Rainer Grell ist tot. Er starb am 9. Februar nach langer, schwerer Krankheit, die er geduldig ertrug, immer in der Hoffnung, das Ende hinausschieben zu können. Er wurde heute im Familienkreis beerdigt.
Grell, geboren 1941, arbeitete 35 Jahre im Innenministerium von Baden-Württemberg, zuletzt als Ministerialrat und Leiter des Referats Staatsangehörigkeitsrecht. Dort erarbeitete er einen „Gesprächsleitfaden für die Einbürgerungsbehörden“, der als „Muslim-Test“ bundesweit bekannt wurde und zum Teil heftige Kritik auslöste, die er gelassen hinnahm.
Rainer Grell war Jurist, ein Beamter mit Herz, Seele und Verstand, ein Diener des Staates, aber kein Untertan und kein Paragrafenreiter. „A Mentsch“, würde man auf Jiddisch über ihn sagen, ein Mann des Wissens, mit einem Gewissen, das sein „Leitfaden“ in allen Lagen des Lebens war.
Irgendwann lernten wir uns kennen, und Rainer fing an, für die Achse zu schreiben, kluge und lebensnahe Artikel über das Recht, die Rechte der Bürger und die Grenzen staatlicher Autorität. Schauen sie bitte hier. Sein letzter Text erschien am 17. Januar dieses Jahres.

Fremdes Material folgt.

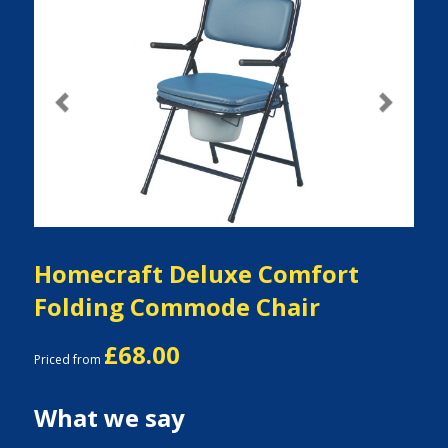
Previous
Next
Homecraft Deluxe Comfort
Folding Commode Chair
£68.00
Priced from
What we say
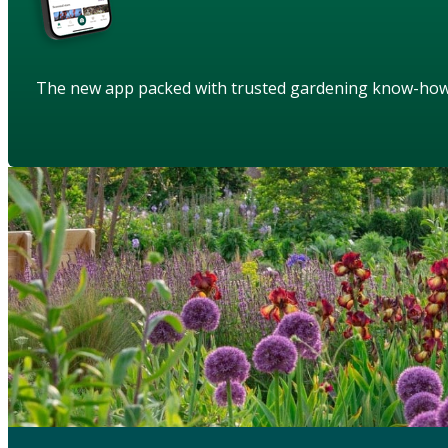
The new app packed with trusted gardening know-ho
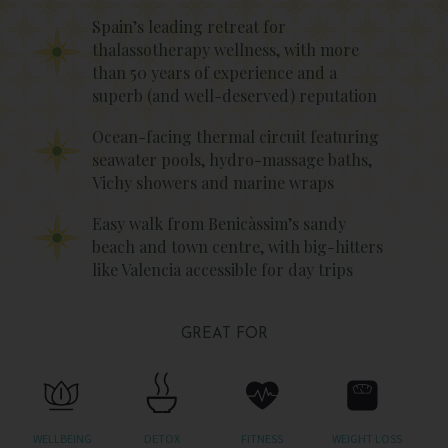
Spain’s leading retreat for
thalassotherapy wellness, with more
than 50 years of experience and a
superb (and well-deserved) reputation
Ocean-facing thermal circuit featuring
seawater pools, hydro-massage baths,
Vichy showers and marine wraps
Easy walk from Benicàssim’s sandy
beach and town centre, with big-hitters
like Valencia accessible for day trips
GREAT FOR
WELLBEING
DETOX
FITNESS
WEIGHT LOSS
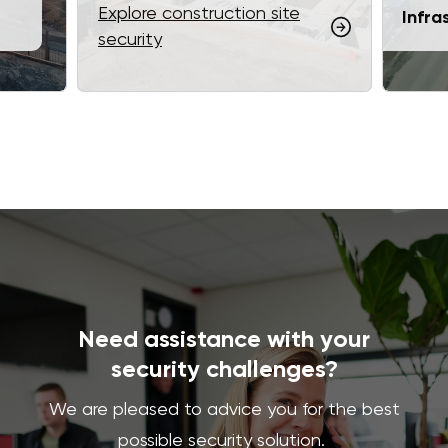
Explore construction site
Infra
security
Need assistance with your
security challenges?
We are pleased to advice you for the best
possible security solution.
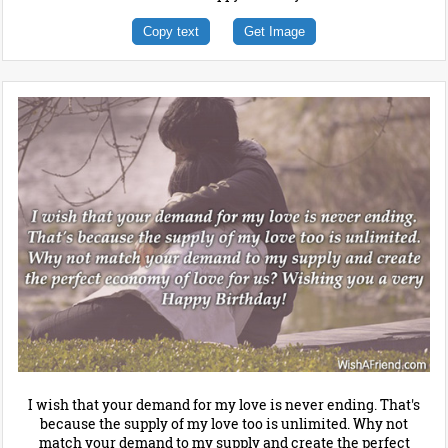
Copy text
Get Image
I wish that your demand for my love is never ending. That's
because the supply of my love too is unlimited. Why not
match your demand to my supply and create the perfect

Wir werden ihn vermissen, wirklich. Er war unser Spiritus rector und unser Elder statesman. Wir fühlen eine tiefe Trauer. Was bleibt, ist die Freude darüber, dass unsere Wege eine Weile parallel verlaufen sind. Im Unendlichen sehen wir uns wieder. Schalom, Rainer.

Rainer Grell packte mit seinem „Einbürgerungsleitfaden“ ein „heißes Eisen“ an. Im Rahmen meiner Bildungsurlaube in Stuttgart besuchte ich ihn – mit Gruppe – im Amt. Als ich wieder kommen wollte, war er nicht mehr im Dienst. Auf meine Bitte, könnten wir uns – mit Bildungsurlaubsgruppe – nicht so treffen, wie es mir gelegentlich in St. Petersburg gelang: Wir kommen zu Ihnen nach Hause. Rainer Grell stimmte schließlich zu. Er grübelte, reflektierte und fand eine Meinung. Zwischen seinen Büchern, nötigte er selbst denjenigen Respekt ab, die die Macht der Religion an sich skeptischer sahen. Abends begleitete er die „Hamburger“ und führte uns zur regionalen Küche. Ein großartiger Referent und sympatischer Mensch.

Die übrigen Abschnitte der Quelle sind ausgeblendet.